Method 2: Calculating Absolute Difference
If you are using an older version of Python or need a simple, specific threshold logic without importing modules, you can calculate the absolute difference.
The logic is: |a - b| <= tolerance.
val_a = 0.1 + 0.2
val_b = 0.3
tolerance = 1e-9 # 0.000000001
# ✅ Manual check using abs()
difference = abs(val_a - val_b)
if difference <= tolerance:
print("Approximately Equal")
else:
print("Not Equal")
Output:
Approximately Equal
Using a fixed tolerance (e.g., 1e-9) works well for small numbers like 1.0 or 0.5, but may fail for very large numbers where floating-point spacing is larger than your tolerance. math.isclose handles this scaling automatically.

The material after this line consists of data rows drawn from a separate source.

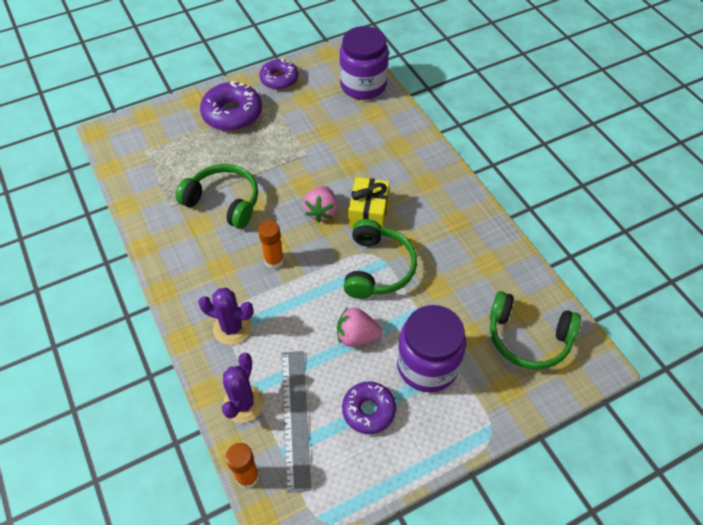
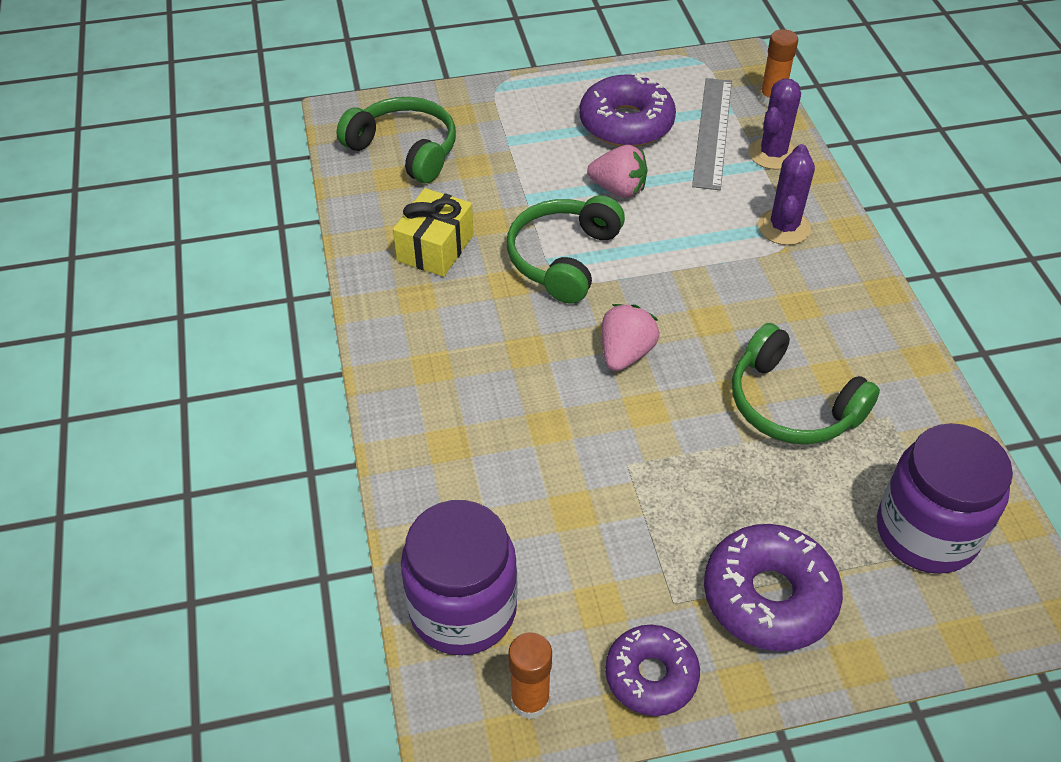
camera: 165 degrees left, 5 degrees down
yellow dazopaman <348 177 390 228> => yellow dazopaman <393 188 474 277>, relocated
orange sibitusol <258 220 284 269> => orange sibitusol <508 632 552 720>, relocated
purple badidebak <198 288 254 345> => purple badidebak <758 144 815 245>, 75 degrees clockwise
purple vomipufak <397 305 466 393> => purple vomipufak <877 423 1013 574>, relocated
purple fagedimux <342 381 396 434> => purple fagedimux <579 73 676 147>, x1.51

Method 3: Checking Arrays with NumPy
If you are working with data science libraries, you likely have arrays of numbers rather than scalars. Standard Python functions won't work on arrays directly. Use numpy.isclose().
import numpy as np
# Arrays of floats
data_calculated = np.array([0.1 + 0.2, 1.0 / 3.0])
data_expected = np.array([0.3, 0.3333333333333333])
# ✅ Check element-wise closeness
matches = np.isclose(data_calculated, data_expected)
print(f"Matches: {matches}")
print(f"All close? {np.all(matches)}")
Output:
Matches: [ True True]
All close? True
Conclusion
To check if numbers are close in Python:
- Use
math.isclose(a, b)for standard scalar comparisons. It is robust, explicit, and handles tolerances automatically. - Use
abs(a - b) <= tolonly if you need a quick, manual implementation without imports. - Use
numpy.isclose(arr1, arr2)when working with lists or arrays of data. - Avoid
==for floats, as it requires bit-for-bit equality which is rarely achieved in computed values.